Ein Mailänder Tor im Hochschwarzwald
Die Stadt Mailand ist nicht nur eine beutende Wirtschafts- und Kulturmetropole in Norditalien, sie ist zugleich die Hauptstadt der Lombardei und blickt auf eine fast dreitausendjährige Geschichte zurück. Im 4. Jahrhundert v. Chr. anstelle einer Etruskersiedlung von Kelten neu gegründet, wurde Mailand während der Völkerwanderungszeit von Hunnen, Ostgoten und Langobarden erobert. Im Jahr 1162 wurde die Stadt durch Kaiser Friedrich I. zerstört. Seit 1499 von Franzosen und Habsburgern immer wieder umkämpft, kam die Stadt erst im Verlauf des italienischen Freiheitskampfs nach dem Züricher Frieden 1859 an Italien.Mailand ist heute nicht nur bekannt für seine historisch bedeutsame Bauwerke und vielfältigen Kunstschätze. Unter Fußballfans ist die norditalienische Stadt seit Jahrzehnten ein Begriff. Der Nationalstürmer Karl-Heinz Rummenigge spielte von 1984 bis 1987 für den italienischen Fußballverein Inter Mailand und Lothar Matthäus, Jürgen Klinsmann und Andreas Brehme zauberten von 1988 bis 1992 für die "Nerazzurri" in der lombardischen Hauptstadt. Die deutsche Achse bei Inter Mailand trug maßgeblich zum Gewinn der Fußballweltmeisterschaft 1990 bei.
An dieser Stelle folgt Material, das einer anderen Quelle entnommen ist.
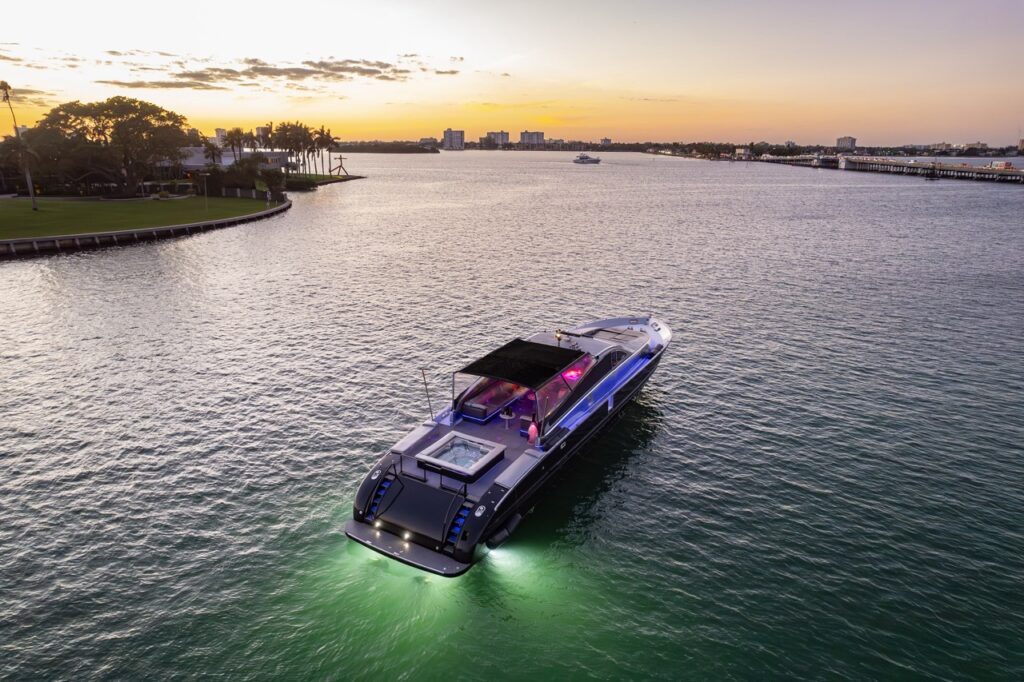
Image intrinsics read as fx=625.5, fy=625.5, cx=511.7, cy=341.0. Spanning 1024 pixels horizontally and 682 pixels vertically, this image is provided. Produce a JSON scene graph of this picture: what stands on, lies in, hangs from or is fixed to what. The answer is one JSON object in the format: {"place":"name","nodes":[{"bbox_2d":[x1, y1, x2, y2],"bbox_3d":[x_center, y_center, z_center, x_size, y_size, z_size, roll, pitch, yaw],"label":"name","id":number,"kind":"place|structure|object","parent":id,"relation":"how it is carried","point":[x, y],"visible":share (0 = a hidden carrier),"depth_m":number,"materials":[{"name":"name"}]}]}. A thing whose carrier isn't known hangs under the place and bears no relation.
{"place":"outdoors","nodes":[
{"label":"outdoors","id":0,"kind":"place"},
{"bbox_2d":[1,84,59,103],"label":"cloud","id":1,"kind":"structure","parent":0,"point":[51,94],"materials":[{"name":"grey"}]},
{"bbox_2d":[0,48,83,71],"label":"cloud","id":2,"kind":"structure","parent":0,"point":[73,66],"materials":[{"name":"grey"}]},
{"bbox_2d":[0,194,275,239],"label":"lawn","id":3,"kind":"structure","parent":0,"point":[31,213],"materials":[{"name":"green plant"}]},
{"bbox_2d":[0,80,38,210],"label":"palm tree","id":4,"kind":"object","parent":3,"relation":"on","point":[7,96],"visible":0.99,"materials":[{"name":"plant"}]},
{"bbox_2d":[27,97,190,196],"label":"large tree","id":5,"kind":"object","parent":3,"relation":"on","point":[137,118],"visible":0.99,"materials":[{"name":"green plant"}]},
{"bbox_2d":[199,171,208,209],"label":"lamp post","id":6,"kind":"object","parent":3,"relation":"on","point":[205,173],"visible":0.99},
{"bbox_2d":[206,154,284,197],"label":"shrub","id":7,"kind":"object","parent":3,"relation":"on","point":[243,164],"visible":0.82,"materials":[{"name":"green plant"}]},
{"bbox_2d":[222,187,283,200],"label":"fence","id":8,"kind":"object","parent":3,"relation":"on","point":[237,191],"visible":0.82,"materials":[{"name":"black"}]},
{"bbox_2d":[0,200,288,254],"label":"seawall","id":9,"kind":"structure","parent":0,"point":[179,227],"materials":[{"name":"grey concrete"}]},
{"bbox_2d":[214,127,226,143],"label":"building","id":10,"kind":"structure","parent":0,"point":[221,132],"materials":[{"name":"white"}]},
{"bbox_2d":[169,145,291,177],"label":"building","id":11,"kind":"structure","parent":0,"point":[225,162],"materials":[{"name":"white paint"}]},
{"bbox_2d":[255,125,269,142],"label":"building","id":12,"kind":"structure","parent":0,"point":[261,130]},
{"bbox_2d":[98,53,463,91],"label":"cloud","id":13,"kind":"structure","parent":0,"point":[227,70],"materials":[{"name":"grey"}]},
{"bbox_2d":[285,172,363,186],"label":"lawn","id":14,"kind":"structure","parent":0,"point":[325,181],"materials":[{"name":"green plant"}]},
{"bbox_2d":[418,137,437,147],"label":"building","id":15,"kind":"structure","parent":0,"point":[425,142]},
{"bbox_2d":[442,128,464,149],"label":"high-rise building","id":16,"kind":"structure","parent":0,"point":[447,136],"materials":[{"name":"white"}]},
{"bbox_2d":[482,130,509,147],"label":"high-rise building","id":17,"kind":"structure","parent":0,"point":[505,138],"materials":[{"name":"grey concrete"}]},
{"bbox_2d":[0,0,1023,147],"label":"sky","id":18,"kind":"structure","parent":0,"point":[796,134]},
{"bbox_2d":[0,143,1023,681],"label":"water","id":19,"kind":"structure","parent":0,"point":[35,263],"materials":[{"name":"liquid"}]},
{"bbox_2d":[332,141,442,153],"label":"island","id":20,"kind":"structure","parent":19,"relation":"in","point":[393,150],"materials":[{"name":"brown"}]},
{"bbox_2d":[341,313,670,575],"bbox_3d":[1.379,1.463,20.979,4.272,4.753,17.369,11,20,31],"label":"yacht","id":21,"kind":"object","parent":19,"relation":"on","point":[365,492],"visible":0.82,"depth_m":17.67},
{"bbox_2d":[365,471,396,520],"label":"staircase","id":22,"kind":"structure","parent":21,"relation":"attached to","point":[381,490],"depth_m":17.80,"materials":[{"name":"blue metal"}]},
{"bbox_2d":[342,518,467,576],"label":"swim platform","id":23,"kind":"object","parent":21,"relation":"attached to","point":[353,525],"visible":0.62,"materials":[{"name":"metal"}]},
{"bbox_2d":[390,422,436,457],"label":"cushion","id":24,"kind":"object","parent":21,"relation":"on","point":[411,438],"visible":0.84,"depth_m":19.51,"materials":[{"name":"fabric"}]},
{"bbox_2d":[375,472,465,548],"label":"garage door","id":25,"kind":"object","parent":21,"relation":"attached to","point":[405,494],"visible":0.94,"depth_m":15.43,"materials":[{"name":"black"}]},
{"bbox_2d":[420,368,433,420],"bbox_3d":[-2.538,1.675,18.926,0.166,2.078,0.133,11,20,31],"label":"pole","id":26,"kind":"object","parent":21,"relation":"attached to","point":[425,384],"visible":0.98,"depth_m":18.88,"materials":[{"name":"metal"}]},
{"bbox_2d":[445,499,473,548],"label":"steps","id":27,"kind":"structure","parent":21,"relation":"attached to","point":[465,511],"depth_m":16.69,"materials":[{"name":"blue metal"}]},
{"bbox_2d":[418,431,504,480],"bbox_3d":[-1.398,3.143,17.349,1.779,0.516,1.874,11,20,31],"label":"hot tub","id":28,"kind":"object","parent":21,"relation":"in","point":[477,444],"visible":0.97,"depth_m":17.21,"materials":[{"name":"white plastic"}]},
{"bbox_2d":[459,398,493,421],"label":"sofa","id":29,"kind":"object","parent":21,"relation":"on","point":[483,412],"visible":0.87,"depth_m":20.16,"materials":[{"name":"fabric"}]},
{"bbox_2d":[485,511,522,549],"bbox_3d":[-0.190,4.651,15.269,0.379,0.619,1.113,11,20,31],"label":"fender","id":30,"kind":"object","parent":21,"relation":"attached to","point":[514,521],"visible":0.79,"depth_m":15.06,"materials":[{"name":"black rubber"}]},
{"bbox_2d":[500,407,514,428],"bbox_3d":[-0.150,2.467,19.855,0.523,0.705,0.518,11,20,31],"label":"table","id":31,"kind":"object","parent":21,"relation":"on","point":[507,416],"visible":0.97,"depth_m":19.76,"materials":[{"name":"white"}]},
{"bbox_2d":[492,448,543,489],"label":"cushion","id":32,"kind":"object","parent":21,"relation":"on","point":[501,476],"visible":0.94,"depth_m":16.44,"materials":[{"name":"grey"}]},
{"bbox_2d":[460,338,586,387],"bbox_3d":[0.455,0.717,19.793,2.493,0.869,3.978,11,20,31],"label":"canopy","id":33,"kind":"object","parent":21,"relation":"attached to","point":[570,360],"visible":0.98,"depth_m":19.31,"materials":[{"name":"black fabric"}]},
{"bbox_2d":[518,415,533,436],"bbox_3d":[0.550,2.638,19.232,0.632,0.662,0.561,11,20,31],"label":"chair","id":34,"kind":"object","parent":21,"relation":"on","point":[524,426],"visible":0.6,"depth_m":19.10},
{"bbox_2d":[527,420,538,445],"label":"person","id":35,"kind":"object","parent":21,"relation":"on","point":[532,430],"visible":0.97,"depth_m":17.82},
{"bbox_2d":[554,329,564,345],"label":"lamp","id":36,"kind":"object","parent":21,"relation":"on","point":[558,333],"visible":0.84,"depth_m":23.52,"materials":[{"name":"gold metal"}]},
{"bbox_2d":[553,329,585,344],"bbox_3d":[2.054,-0.066,23.413,1.440,0.792,0.736,11,20,31],"label":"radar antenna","id":37,"kind":"object","parent":21,"relation":"on","point":[560,333],"visible":0.92,"depth_m":23.35,"materials":[{"name":"metal"}]},
{"bbox_2d":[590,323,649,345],"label":"sun pad","id":38,"kind":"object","parent":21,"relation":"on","point":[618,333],"visible":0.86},
{"bbox_2d":[573,153,601,163],"label":"boat","id":39,"kind":"object","parent":19,"relation":"on","point":[594,160],"visible":0.99,"materials":[{"name":"white plastic"}]},
{"bbox_2d":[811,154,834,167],"label":"boat","id":40,"kind":"object","parent":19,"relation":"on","point":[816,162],"visible":0.96,"materials":[{"name":"white"}]},
{"bbox_2d":[751,153,1023,183],"label":"bridge","id":41,"kind":"structure","parent":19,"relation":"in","point":[1012,177],"materials":[{"name":"concrete"}]},
{"bbox_2d":[988,161,1012,170],"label":"truck","id":42,"kind":"object","parent":41,"relation":"on","point":[1002,166],"visible":0.88,"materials":[{"name":"white"}]},
{"bbox_2d":[520,130,543,146],"label":"high-rise building","id":43,"kind":"structure","parent":0,"point":[538,134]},
{"bbox_2d":[600,137,612,146],"label":"building","id":44,"kind":"structure","parent":0,"point":[606,140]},
{"bbox_2d":[610,141,1023,158],"label":"shoreline","id":45,"kind":"structure","parent":0,"point":[752,146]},
{"bbox_2d":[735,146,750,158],"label":"building","id":46,"kind":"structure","parent":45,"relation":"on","point":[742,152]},
{"bbox_2d":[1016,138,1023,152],"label":"building","id":47,"kind":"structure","parent":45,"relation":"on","point":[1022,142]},
{"bbox_2d":[835,136,856,150],"label":"building","id":48,"kind":"structure","parent":0,"point":[838,142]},
{"bbox_2d":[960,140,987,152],"label":"building","id":49,"kind":"structure","parent":0,"point":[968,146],"materials":[{"name":"white"}]},
{"label":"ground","id":50,"kind":"structure","parent":0},
{"bbox_2d":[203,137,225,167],"label":"palm tree","id":51,"kind":"object","parent":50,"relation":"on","point":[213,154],"visible":0.69,"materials":[{"name":"plant"}]},
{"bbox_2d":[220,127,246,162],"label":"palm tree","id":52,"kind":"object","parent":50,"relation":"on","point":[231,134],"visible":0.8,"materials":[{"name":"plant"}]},
{"bbox_2d":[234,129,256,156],"label":"palm tree","id":53,"kind":"object","parent":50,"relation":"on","point":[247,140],"visible":0.64,"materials":[{"name":"plant"}]},
{"bbox_2d":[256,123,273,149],"label":"palm tree","id":54,"kind":"object","parent":50,"relation":"on","point":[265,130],"visible":0.6,"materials":[{"name":"plant"}]},
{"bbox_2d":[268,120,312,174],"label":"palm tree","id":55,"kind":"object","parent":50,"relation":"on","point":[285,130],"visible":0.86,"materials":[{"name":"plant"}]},
{"bbox_2d":[283,174,319,190],"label":"shrub","id":56,"kind":"object","parent":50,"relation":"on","point":[297,183],"visible":0.76,"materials":[{"name":"green plant"}]},
{"bbox_2d":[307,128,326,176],"label":"palm tree","id":57,"kind":"object","parent":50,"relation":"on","point":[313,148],"visible":0.73,"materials":[{"name":"brown plant"}]},
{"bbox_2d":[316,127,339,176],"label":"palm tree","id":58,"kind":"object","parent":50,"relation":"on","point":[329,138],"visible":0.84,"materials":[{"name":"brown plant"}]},
{"bbox_2d":[330,156,348,176],"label":"sculpture","id":59,"kind":"object","parent":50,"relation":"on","point":[341,158],"visible":0.97,"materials":[{"name":"brown"}]}
]}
Löffingen, an einer früheren Fernhandelsstraße über den Schwarzwald gelegen, ist ein beliebtes Ausflugsziel am Übergang von Hochschwarzwald zur hügeligen und fruchtbaren Landschaft der Baar. Das mittelalterliche Marktstädtchen lädt ein zum Bummeln rund um den pittoresken Marktplatz mit Rathaus in seiner Mitte und dem Mailänder Tor. Das Tor diente seit dem Mittelalter als Durchlass durch die Stadtmauer und ist seit dem 16. Jahrhundert belegt. Doch was haben die Löffinger im Schwarzwald mit der norditalienischen Metropole Mailand zu schaffen, dass ein Tor danach benannt ist?
Die Antwort lautet: nichts. Der Name Mailänder Tor entwickelte sich vermutlich aus dem alemannischen Wort "maie" für mähen oder dem Monatsname "Maie" für Mai. Die fruchtbaren Wiesen und Felder vor den Toren Löffingens standen im Frühjahr in volle Blüte und die erste ersehnte Heuernte wurde durch das Stadttor eingefahren. Das Verb entwickelte sich aus dem Germanischen über das Altdeutsche "maen" zur heutigen Form "mähen" für "Gras hauen".
Das Wort "Maie" für den Monat Mai wurde abgeleitet römischen Monat "mensis maius". In seiner älteren Form "Maie" im alemannischsprachigen Kulturraum findet er sich in Pflanzen wie dem "Maieglöckle", Tieren wie dem "Maiekäfer", Brauchtum wie beim "Maie" für Maibaum, im "Maihafe" für Blumentopf und ist auch in so mancher Bauernregel wiederzufinden. Johann Peter Hebel widmete dem Mai in seinem alemannischen Gedicht "Sonntagsfrühe" die Zeilen: "Wie weiht e frische Maieluft, voll Chriesi-Bluest und Schleeche-Duft!" und "Wie pranget nit im Garteland der Chriesibaum im Maiegwand".